One way to do this is by drawing up a Business Continuity Plan (BCP). A BCP is a comprehensive document that outlines what should be done in the event of a disaster to get your business up and running, profitable, and back to full speed as quickly as possible.
It also factors in anticipated profit losses from different types and scales of disaster. This type of planning helps when applying for and securing insurance for your business and creating long-term financial forecasts.
To create a quality business continuity plan, you need to ask and answer three simple questions.
Your Business Continuity Plan should anticipate a response to all realistic disasters that might affect your business. Whether you’ll be affected and how your company will react will vary depending on the type of business you’re running.
How much money will damaged or destroyed items cost to replace? Will disasters cause production line or service delays? Will there be any lost contracts and business due to the disaster? If the disaster is human-made or an accident, will there be any legal costs?
Geographical location can seriously affect risk planning (particularly with floods and extreme weather) - as can the nature of your work (e.g. if you work with highly flammable materials).
You’ll also need to quantify the type of damage you’d expect to experience in each area of the business due to an unplanned setback. Profits, staff, assets, and buildings all represent individual risks - assets can easily be turned into liabilities and losses by different types of disaster.
To simplify your overview of potential liabilities, it can help to break them down into individual categories.
Once you’ve identified your main risks, you need a full mitigation strategy in place for each one.
This section of the plan can take the form of proactive protection (such as flood barriers or fireproofing), changes to the working environment (such as social distancing and hygiene stations), and/or reserve funds and equipment (such as redundant stockpiles).

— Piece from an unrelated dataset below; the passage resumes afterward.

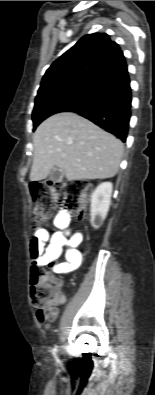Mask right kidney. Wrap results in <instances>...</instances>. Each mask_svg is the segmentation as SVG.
Returning <instances> with one entry per match:
<instances>
[{"label":"right kidney","instance_id":"obj_1","mask_svg":"<svg viewBox=\"0 0 155 395\" xmlns=\"http://www.w3.org/2000/svg\"><path fill=\"white\" fill-rule=\"evenodd\" d=\"M112 183L104 182L100 184L91 196V225L97 229L99 228L109 211L112 195Z\"/></svg>","mask_w":155,"mask_h":395}]
</instances>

You’ll need to find the best trade-off between day-to-day disruption and additional costs for new safety measures and resilience to unforeseen future issues. One good way to do this is to qualitatively rate your current preparedness in each area out of five.
You can then use the full rating chart as an overview, highlighting which areas need time, money, and staff resources spent on them to improve.

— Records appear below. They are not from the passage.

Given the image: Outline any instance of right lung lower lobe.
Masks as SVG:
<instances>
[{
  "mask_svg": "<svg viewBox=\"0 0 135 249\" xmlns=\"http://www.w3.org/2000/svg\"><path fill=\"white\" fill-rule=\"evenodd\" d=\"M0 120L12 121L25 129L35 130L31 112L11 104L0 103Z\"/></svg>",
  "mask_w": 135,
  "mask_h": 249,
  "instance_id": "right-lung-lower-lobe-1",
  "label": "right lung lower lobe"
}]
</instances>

Once the initial period of mitigation and salvage is over, you’ll also need to plan for how to return your business to normal and recover as much profit as you can.

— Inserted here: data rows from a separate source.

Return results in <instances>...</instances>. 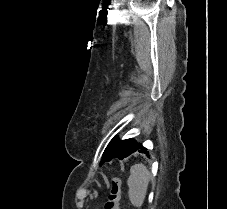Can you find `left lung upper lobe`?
<instances>
[{
    "mask_svg": "<svg viewBox=\"0 0 227 209\" xmlns=\"http://www.w3.org/2000/svg\"><path fill=\"white\" fill-rule=\"evenodd\" d=\"M134 142L135 140L133 138L126 140H119L117 137L113 138L105 149L100 164L110 161L113 158H122L123 155L131 149Z\"/></svg>",
    "mask_w": 227,
    "mask_h": 209,
    "instance_id": "5c2ea615",
    "label": "left lung upper lobe"
}]
</instances>
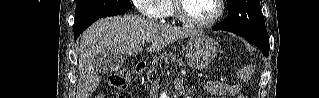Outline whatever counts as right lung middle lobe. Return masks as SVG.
I'll list each match as a JSON object with an SVG mask.
<instances>
[{
    "label": "right lung middle lobe",
    "instance_id": "1",
    "mask_svg": "<svg viewBox=\"0 0 319 98\" xmlns=\"http://www.w3.org/2000/svg\"><path fill=\"white\" fill-rule=\"evenodd\" d=\"M130 0H77L75 16L106 10H129Z\"/></svg>",
    "mask_w": 319,
    "mask_h": 98
}]
</instances>
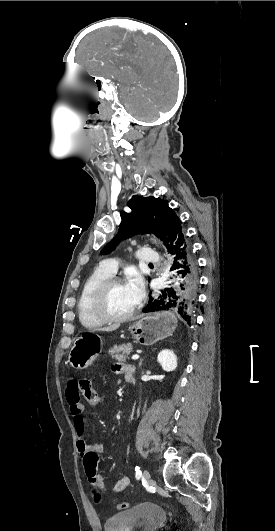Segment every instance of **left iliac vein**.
<instances>
[{
	"instance_id": "left-iliac-vein-1",
	"label": "left iliac vein",
	"mask_w": 275,
	"mask_h": 531,
	"mask_svg": "<svg viewBox=\"0 0 275 531\" xmlns=\"http://www.w3.org/2000/svg\"><path fill=\"white\" fill-rule=\"evenodd\" d=\"M144 478L146 479L147 483L151 486L155 485V480H153L151 477H150V474L148 473L147 470L144 471Z\"/></svg>"
}]
</instances>
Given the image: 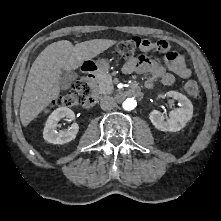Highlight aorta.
<instances>
[{"mask_svg":"<svg viewBox=\"0 0 221 221\" xmlns=\"http://www.w3.org/2000/svg\"><path fill=\"white\" fill-rule=\"evenodd\" d=\"M136 105H137L136 100H134L133 98H127L123 102L122 107L124 110L131 111L136 107Z\"/></svg>","mask_w":221,"mask_h":221,"instance_id":"762f6f07","label":"aorta"}]
</instances>
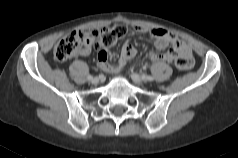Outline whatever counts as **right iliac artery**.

Usually, this is the stage where you should plan to make pay outs or use the insurance money to restore lost goods, properties, and equipment. It would help if you also planned to make up lost time - extra effort might be needed to catch up on production orders and shipments, for example.
It’s worth considering if the disaster might affect wider, public infrastructure, too. If road and rail aren’t available, how will you get around any issues with logistics?